EXERCISE INPUTS –
┄┄┄┄┄┄┄┄┄┄

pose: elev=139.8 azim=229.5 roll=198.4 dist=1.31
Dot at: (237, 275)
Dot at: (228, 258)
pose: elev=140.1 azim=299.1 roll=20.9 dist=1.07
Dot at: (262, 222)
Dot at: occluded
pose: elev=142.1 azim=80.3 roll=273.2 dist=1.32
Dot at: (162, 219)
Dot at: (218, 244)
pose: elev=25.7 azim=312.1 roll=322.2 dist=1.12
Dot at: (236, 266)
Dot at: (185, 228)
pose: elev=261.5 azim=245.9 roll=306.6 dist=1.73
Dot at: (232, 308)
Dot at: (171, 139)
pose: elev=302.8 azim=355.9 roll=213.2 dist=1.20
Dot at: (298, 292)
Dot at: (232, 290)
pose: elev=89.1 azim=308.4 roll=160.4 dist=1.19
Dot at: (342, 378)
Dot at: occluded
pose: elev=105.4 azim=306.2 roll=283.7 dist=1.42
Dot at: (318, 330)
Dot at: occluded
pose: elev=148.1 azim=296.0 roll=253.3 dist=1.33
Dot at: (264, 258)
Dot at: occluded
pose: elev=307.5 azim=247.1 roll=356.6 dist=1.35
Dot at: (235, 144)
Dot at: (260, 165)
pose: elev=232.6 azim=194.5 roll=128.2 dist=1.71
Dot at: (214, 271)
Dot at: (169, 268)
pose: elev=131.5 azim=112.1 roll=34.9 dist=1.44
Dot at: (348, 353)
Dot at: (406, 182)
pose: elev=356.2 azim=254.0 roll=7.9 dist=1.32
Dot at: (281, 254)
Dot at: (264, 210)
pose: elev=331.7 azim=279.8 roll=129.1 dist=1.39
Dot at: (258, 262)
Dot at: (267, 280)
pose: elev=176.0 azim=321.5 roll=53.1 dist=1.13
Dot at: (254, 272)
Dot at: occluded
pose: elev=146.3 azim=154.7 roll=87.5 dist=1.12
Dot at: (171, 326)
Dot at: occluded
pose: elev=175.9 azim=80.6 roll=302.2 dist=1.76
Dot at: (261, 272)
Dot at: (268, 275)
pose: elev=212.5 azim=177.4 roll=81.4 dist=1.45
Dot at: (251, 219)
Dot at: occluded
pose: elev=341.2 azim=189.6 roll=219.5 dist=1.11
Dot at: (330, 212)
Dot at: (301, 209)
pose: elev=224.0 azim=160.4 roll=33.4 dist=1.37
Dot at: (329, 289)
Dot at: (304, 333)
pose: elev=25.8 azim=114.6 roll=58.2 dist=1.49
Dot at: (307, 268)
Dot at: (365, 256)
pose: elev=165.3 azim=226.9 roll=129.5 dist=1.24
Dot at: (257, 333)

┄┄┄┄┄┄┄┄┄┄

BRIEF –
Reproduce all of the records above, changing each "pose" to "camera" and leaving every other character as it stands.

IN RESPONSE –
camera: elev=139.8 azim=229.5 roll=198.4 dist=1.31
Dot at: (237, 275)
Dot at: (228, 258)
camera: elev=140.1 azim=299.1 roll=20.9 dist=1.07
Dot at: (262, 222)
Dot at: occluded
camera: elev=142.1 azim=80.3 roll=273.2 dist=1.32
Dot at: (162, 219)
Dot at: (218, 244)
camera: elev=25.7 azim=312.1 roll=322.2 dist=1.12
Dot at: (236, 266)
Dot at: (185, 228)
camera: elev=261.5 azim=245.9 roll=306.6 dist=1.73
Dot at: (232, 308)
Dot at: (171, 139)
camera: elev=302.8 azim=355.9 roll=213.2 dist=1.20
Dot at: (298, 292)
Dot at: (232, 290)
camera: elev=89.1 azim=308.4 roll=160.4 dist=1.19
Dot at: (342, 378)
Dot at: occluded
camera: elev=105.4 azim=306.2 roll=283.7 dist=1.42
Dot at: (318, 330)
Dot at: occluded
camera: elev=148.1 azim=296.0 roll=253.3 dist=1.33
Dot at: (264, 258)
Dot at: occluded
camera: elev=307.5 azim=247.1 roll=356.6 dist=1.35
Dot at: (235, 144)
Dot at: (260, 165)
camera: elev=232.6 azim=194.5 roll=128.2 dist=1.71
Dot at: (214, 271)
Dot at: (169, 268)
camera: elev=131.5 azim=112.1 roll=34.9 dist=1.44
Dot at: (348, 353)
Dot at: (406, 182)
camera: elev=356.2 azim=254.0 roll=7.9 dist=1.32
Dot at: (281, 254)
Dot at: (264, 210)
camera: elev=331.7 azim=279.8 roll=129.1 dist=1.39
Dot at: (258, 262)
Dot at: (267, 280)
camera: elev=176.0 azim=321.5 roll=53.1 dist=1.13
Dot at: (254, 272)
Dot at: occluded
camera: elev=146.3 azim=154.7 roll=87.5 dist=1.12
Dot at: (171, 326)
Dot at: occluded
camera: elev=175.9 azim=80.6 roll=302.2 dist=1.76
Dot at: (261, 272)
Dot at: (268, 275)
camera: elev=212.5 azim=177.4 roll=81.4 dist=1.45
Dot at: (251, 219)
Dot at: occluded
camera: elev=341.2 azim=189.6 roll=219.5 dist=1.11
Dot at: (330, 212)
Dot at: (301, 209)
camera: elev=224.0 azim=160.4 roll=33.4 dist=1.37
Dot at: (329, 289)
Dot at: (304, 333)
camera: elev=25.8 azim=114.6 roll=58.2 dist=1.49
Dot at: (307, 268)
Dot at: (365, 256)
camera: elev=165.3 azim=226.9 roll=129.5 dist=1.24
Dot at: (257, 333)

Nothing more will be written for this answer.